You know that the heart loves and feels, but did you know that the heart also thinks, remembers, communicates with other hearts, helps regulate immunity, and contains stored information that continually pulses through your body? In The Heart’s Code, Dr. Paul Pearsall explains the theory and science behind energy cardiology, the emerging field that is uncovering one of the most significant medical, social, and spiritual discoveries of our time: The heart is more than just a pump; it conducts the cellular symphony that is the very essence of our being.
Amazon introduction
I guess someone is trying to explain how we can ‘know something in our heart’ (what most of us refer to as ‘intuition’) and that this information can be shared with someone else via organ transplants. Is it real?

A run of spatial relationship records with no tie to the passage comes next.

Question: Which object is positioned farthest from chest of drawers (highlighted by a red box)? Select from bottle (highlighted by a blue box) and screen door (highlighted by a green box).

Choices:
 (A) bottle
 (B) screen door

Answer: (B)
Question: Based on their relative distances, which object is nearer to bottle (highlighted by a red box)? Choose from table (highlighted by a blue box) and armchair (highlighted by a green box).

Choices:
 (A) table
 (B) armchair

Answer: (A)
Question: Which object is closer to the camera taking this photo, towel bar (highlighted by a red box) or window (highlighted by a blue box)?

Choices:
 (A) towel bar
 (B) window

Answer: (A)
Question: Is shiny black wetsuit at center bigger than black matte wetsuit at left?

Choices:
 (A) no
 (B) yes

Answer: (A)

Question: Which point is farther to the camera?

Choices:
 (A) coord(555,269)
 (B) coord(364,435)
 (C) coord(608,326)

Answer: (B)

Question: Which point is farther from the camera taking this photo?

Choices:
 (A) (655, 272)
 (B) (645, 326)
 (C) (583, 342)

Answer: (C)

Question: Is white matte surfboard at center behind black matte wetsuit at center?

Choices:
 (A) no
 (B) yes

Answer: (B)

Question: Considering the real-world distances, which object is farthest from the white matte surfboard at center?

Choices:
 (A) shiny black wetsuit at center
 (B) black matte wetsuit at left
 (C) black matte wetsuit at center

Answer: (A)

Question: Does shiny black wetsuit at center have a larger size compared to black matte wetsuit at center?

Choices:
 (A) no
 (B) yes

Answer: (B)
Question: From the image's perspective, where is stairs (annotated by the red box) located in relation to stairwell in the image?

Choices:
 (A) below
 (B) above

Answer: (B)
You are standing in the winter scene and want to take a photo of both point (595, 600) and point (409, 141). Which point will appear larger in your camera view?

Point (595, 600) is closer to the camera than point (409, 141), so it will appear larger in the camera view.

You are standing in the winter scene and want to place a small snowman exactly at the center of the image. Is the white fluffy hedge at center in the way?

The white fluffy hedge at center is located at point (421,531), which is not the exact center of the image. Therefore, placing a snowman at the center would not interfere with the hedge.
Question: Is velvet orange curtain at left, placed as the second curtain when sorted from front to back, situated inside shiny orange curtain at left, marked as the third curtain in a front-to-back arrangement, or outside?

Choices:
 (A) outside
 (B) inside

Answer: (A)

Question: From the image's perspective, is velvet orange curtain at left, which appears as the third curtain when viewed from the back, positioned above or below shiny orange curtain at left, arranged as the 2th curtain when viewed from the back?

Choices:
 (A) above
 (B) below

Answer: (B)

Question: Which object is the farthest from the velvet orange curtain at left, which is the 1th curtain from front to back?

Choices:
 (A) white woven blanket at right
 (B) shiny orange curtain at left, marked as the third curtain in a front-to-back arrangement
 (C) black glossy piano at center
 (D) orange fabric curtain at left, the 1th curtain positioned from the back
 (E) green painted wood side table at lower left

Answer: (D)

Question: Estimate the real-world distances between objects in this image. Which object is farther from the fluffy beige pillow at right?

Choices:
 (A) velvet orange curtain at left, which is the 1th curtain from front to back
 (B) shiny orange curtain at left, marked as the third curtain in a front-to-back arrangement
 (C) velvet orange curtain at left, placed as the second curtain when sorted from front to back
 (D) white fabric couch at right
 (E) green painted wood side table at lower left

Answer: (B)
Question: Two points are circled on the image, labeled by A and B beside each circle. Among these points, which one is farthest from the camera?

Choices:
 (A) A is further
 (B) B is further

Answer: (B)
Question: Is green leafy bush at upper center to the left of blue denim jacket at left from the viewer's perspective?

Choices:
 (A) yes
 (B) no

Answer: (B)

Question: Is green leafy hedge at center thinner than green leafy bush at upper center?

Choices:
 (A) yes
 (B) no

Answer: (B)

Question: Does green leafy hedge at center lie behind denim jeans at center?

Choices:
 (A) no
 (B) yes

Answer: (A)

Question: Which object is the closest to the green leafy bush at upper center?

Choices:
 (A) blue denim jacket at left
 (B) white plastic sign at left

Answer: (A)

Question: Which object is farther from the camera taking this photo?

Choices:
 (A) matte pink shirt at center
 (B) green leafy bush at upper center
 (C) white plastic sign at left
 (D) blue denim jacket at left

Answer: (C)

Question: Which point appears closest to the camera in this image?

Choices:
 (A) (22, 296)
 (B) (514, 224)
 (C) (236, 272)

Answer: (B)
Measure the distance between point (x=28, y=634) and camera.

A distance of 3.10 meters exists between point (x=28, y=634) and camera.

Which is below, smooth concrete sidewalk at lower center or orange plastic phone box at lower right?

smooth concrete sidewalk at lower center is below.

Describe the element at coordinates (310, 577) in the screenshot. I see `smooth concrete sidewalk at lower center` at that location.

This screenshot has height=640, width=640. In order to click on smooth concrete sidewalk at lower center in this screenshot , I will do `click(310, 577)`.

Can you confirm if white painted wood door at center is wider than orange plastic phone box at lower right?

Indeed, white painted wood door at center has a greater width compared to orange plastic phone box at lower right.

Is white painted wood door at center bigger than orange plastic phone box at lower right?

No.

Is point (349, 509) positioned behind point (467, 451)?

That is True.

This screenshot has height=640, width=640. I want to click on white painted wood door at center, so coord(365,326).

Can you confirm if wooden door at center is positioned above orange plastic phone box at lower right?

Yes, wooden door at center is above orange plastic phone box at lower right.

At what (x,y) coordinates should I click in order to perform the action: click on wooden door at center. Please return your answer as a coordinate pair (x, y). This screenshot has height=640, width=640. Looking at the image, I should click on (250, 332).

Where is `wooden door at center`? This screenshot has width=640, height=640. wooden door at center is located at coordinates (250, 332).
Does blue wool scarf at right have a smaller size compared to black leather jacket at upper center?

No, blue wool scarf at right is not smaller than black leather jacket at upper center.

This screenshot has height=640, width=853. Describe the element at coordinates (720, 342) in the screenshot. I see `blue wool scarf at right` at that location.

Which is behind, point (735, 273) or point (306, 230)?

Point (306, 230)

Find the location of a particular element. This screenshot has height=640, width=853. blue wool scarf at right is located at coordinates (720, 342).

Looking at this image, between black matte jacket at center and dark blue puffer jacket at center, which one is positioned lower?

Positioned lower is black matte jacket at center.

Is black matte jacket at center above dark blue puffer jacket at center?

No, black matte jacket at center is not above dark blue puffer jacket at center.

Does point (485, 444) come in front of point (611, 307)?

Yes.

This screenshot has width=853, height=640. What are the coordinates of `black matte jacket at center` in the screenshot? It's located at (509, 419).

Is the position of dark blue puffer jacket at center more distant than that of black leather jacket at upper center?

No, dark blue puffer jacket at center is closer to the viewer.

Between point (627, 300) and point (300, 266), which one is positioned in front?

To me, it reads like an urban legend:
An eight year-old girl who received the heart of a murdered ten year-old girl, began having recurring dreams of an actual murder. The girl was taken to a psychiatrist which concluded that the girl was recounting a real incident. After contacting the police they were able to provide clues (time, weapon, place, clothes worn by murderer and what the little girl said to him) that lead to the convinction of the murderer of the eight year old girl.
The person posting that ‘excerpt’ may have mixed the eight-year-old with the ten-year-old girl (in the last line). But you get the drift of their concern. Urban legends are stories that help us sleep at night.
Which brings me to Edgar Allan Poe’s short story from 1843: The Tell-Tale Heart.

You see, there really is nothing new under the sun.